- Exercise objective:
Every line from the one holding "Dynamically generated resonances" through the one holding "3. Results and discussions" in the data below must be returned exactly, both ends included, with pictures left out and nothing else added.

*** Records shown Section Begins ***

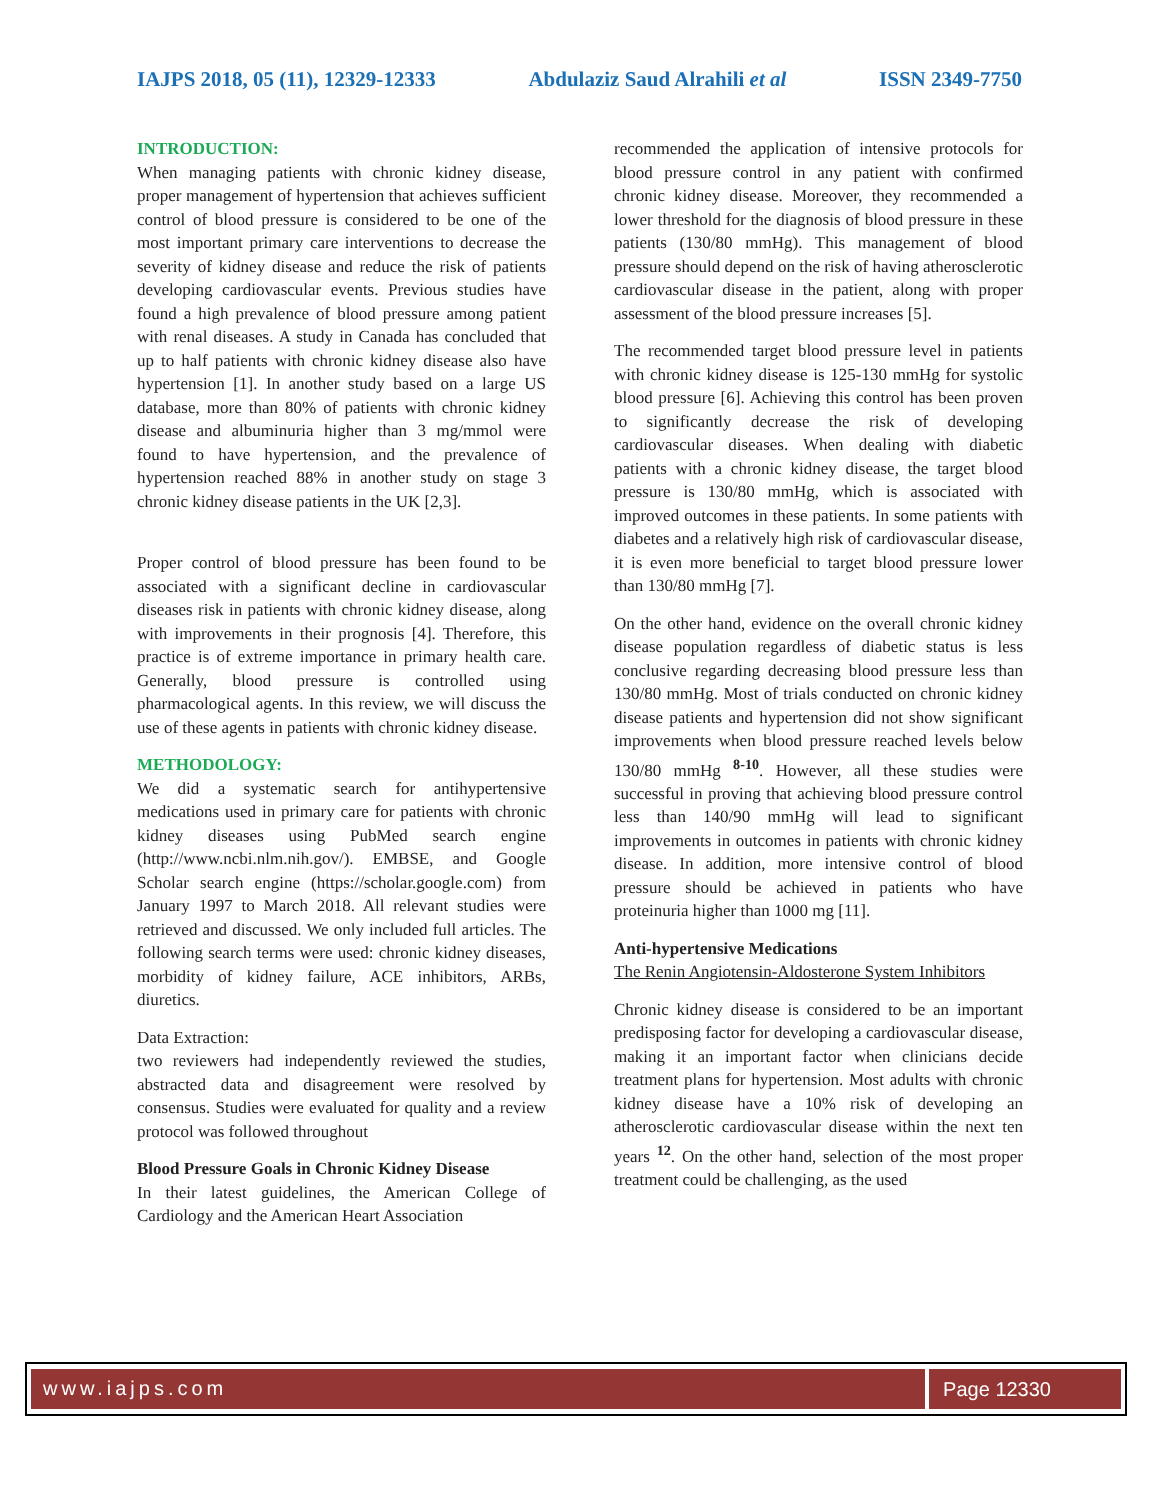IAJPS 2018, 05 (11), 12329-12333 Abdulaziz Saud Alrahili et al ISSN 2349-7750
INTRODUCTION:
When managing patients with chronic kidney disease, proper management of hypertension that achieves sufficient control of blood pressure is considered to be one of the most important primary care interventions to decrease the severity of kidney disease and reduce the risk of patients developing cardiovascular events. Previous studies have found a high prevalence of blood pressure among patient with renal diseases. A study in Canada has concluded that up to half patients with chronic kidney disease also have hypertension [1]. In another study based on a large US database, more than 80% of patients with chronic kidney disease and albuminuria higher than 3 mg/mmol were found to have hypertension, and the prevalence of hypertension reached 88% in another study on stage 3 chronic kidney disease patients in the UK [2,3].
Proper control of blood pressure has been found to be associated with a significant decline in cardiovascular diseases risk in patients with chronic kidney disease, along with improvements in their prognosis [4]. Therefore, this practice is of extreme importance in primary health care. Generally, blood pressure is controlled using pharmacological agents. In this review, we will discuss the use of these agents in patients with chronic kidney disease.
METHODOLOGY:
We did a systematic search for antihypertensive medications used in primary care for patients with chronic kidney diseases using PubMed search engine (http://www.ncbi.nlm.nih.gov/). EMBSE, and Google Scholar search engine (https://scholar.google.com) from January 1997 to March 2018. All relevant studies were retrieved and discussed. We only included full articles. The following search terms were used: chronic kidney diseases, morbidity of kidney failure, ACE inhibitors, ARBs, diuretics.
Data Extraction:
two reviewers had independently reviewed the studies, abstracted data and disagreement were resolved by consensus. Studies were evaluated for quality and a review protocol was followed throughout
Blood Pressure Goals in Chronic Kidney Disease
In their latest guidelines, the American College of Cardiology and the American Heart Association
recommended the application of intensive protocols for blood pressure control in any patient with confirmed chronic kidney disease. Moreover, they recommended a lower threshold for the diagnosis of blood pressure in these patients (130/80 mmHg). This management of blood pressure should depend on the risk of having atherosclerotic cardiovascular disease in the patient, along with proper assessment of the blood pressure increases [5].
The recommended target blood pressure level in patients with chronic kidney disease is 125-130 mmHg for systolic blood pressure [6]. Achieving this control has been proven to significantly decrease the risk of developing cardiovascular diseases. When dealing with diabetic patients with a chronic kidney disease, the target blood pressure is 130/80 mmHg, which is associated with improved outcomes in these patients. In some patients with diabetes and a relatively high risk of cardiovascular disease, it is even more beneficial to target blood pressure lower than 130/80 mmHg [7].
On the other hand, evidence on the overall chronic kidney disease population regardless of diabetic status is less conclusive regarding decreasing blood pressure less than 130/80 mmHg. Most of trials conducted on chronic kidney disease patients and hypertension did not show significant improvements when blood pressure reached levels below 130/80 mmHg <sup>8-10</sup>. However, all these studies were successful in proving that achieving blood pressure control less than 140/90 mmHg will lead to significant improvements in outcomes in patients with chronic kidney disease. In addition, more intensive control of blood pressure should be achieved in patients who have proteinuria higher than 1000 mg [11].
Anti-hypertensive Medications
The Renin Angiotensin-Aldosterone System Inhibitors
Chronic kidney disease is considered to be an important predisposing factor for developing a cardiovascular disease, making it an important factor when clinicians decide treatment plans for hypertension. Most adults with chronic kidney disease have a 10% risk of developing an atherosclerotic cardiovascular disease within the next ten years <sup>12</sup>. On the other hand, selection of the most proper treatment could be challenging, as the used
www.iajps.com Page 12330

*** Records shown Section Ends ***
*** Records shown Section Begins ***

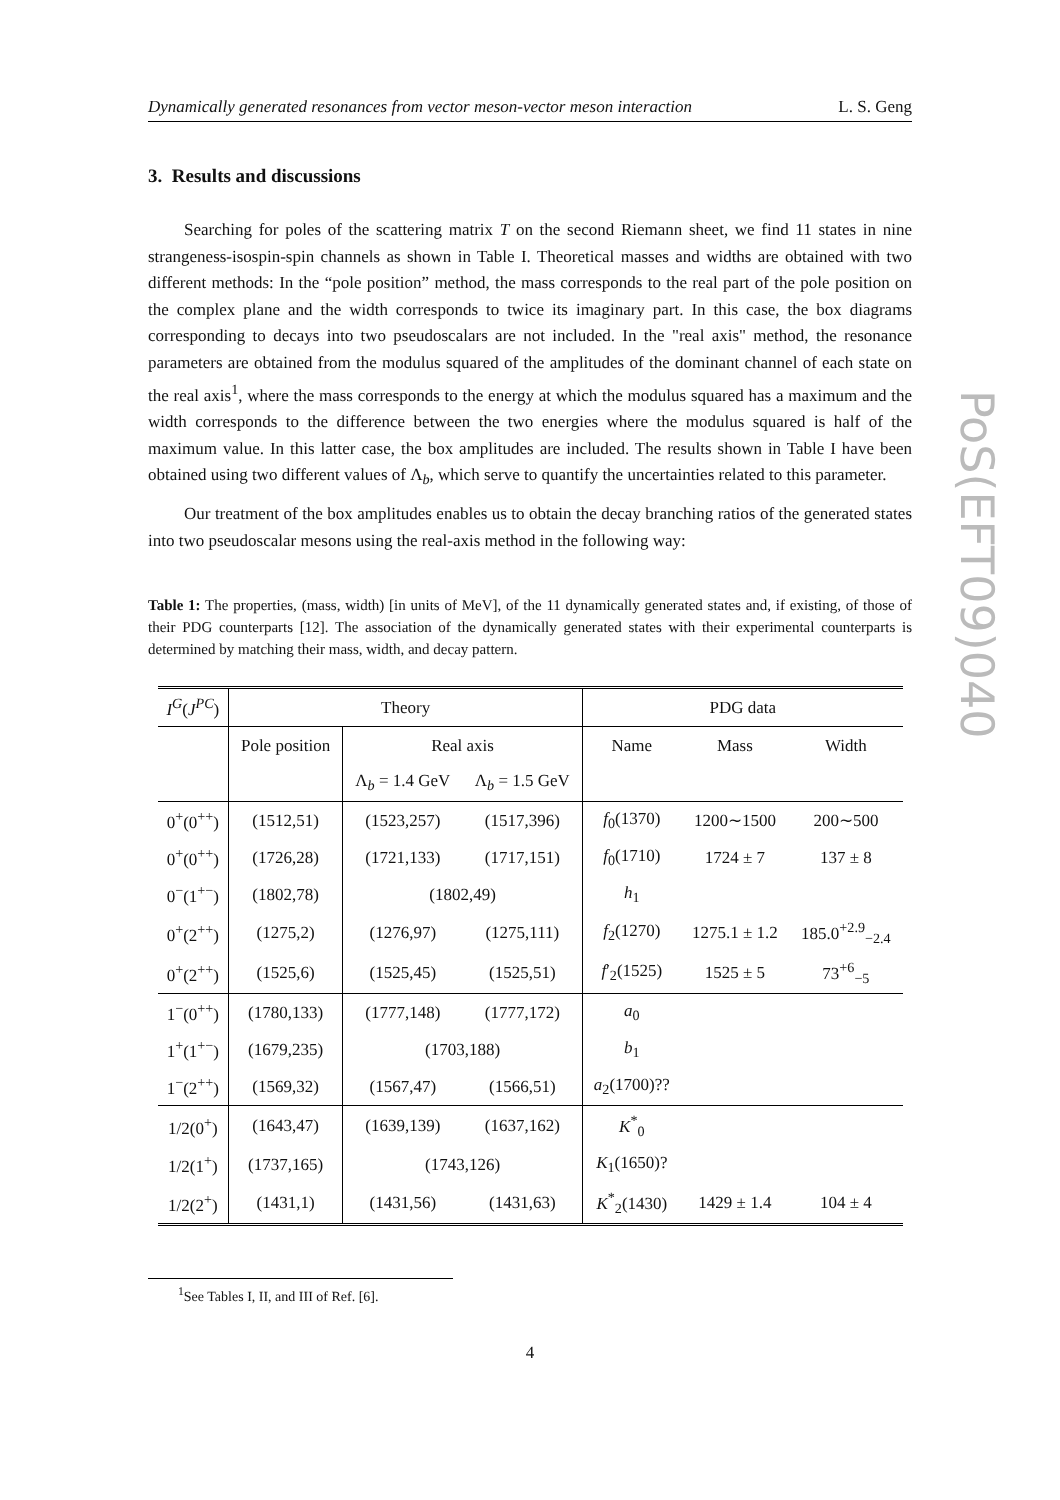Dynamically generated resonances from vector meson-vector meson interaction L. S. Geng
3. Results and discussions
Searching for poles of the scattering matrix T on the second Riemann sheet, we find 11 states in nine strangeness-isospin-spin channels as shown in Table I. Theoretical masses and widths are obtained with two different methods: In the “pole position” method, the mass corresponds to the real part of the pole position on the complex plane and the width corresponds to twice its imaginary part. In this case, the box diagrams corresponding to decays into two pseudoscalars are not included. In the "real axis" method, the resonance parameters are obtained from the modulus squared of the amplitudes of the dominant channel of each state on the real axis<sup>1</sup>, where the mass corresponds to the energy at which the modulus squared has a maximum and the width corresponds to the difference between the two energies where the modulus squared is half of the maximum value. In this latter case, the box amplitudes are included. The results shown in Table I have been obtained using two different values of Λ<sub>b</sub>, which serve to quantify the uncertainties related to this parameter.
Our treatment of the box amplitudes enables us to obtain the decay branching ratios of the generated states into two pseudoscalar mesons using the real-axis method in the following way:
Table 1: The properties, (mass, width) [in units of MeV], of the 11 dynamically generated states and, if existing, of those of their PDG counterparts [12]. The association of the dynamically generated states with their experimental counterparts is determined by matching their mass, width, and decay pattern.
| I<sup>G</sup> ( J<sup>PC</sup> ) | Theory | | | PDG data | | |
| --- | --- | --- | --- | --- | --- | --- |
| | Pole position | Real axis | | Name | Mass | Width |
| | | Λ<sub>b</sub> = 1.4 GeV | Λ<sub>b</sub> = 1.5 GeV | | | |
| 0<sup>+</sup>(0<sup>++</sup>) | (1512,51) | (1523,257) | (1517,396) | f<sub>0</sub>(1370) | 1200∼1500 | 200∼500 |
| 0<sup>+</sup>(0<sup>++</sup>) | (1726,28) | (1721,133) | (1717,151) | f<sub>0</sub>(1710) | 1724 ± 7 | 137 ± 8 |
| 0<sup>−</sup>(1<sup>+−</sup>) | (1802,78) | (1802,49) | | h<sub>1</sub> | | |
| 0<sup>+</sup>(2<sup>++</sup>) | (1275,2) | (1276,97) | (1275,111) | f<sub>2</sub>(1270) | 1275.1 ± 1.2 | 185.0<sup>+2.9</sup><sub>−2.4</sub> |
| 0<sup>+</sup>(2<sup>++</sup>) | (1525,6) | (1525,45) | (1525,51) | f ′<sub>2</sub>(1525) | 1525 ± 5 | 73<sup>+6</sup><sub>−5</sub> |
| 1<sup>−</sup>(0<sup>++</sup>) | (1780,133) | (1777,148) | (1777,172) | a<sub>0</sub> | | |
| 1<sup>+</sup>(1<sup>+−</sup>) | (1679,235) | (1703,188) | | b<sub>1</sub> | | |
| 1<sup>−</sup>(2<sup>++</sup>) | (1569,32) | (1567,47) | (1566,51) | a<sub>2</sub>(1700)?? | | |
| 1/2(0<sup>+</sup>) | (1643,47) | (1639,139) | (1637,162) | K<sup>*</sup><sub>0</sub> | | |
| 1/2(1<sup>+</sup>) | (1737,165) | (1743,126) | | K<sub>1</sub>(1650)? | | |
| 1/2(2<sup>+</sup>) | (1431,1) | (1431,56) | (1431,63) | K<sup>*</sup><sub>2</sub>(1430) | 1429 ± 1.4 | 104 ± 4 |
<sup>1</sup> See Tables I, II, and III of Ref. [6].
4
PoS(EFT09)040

*** Records shown Section Ends ***

- Response to this task:
Dynamically generated resonances from vector meson-vector meson interaction L. S. Geng
3. Results and discussions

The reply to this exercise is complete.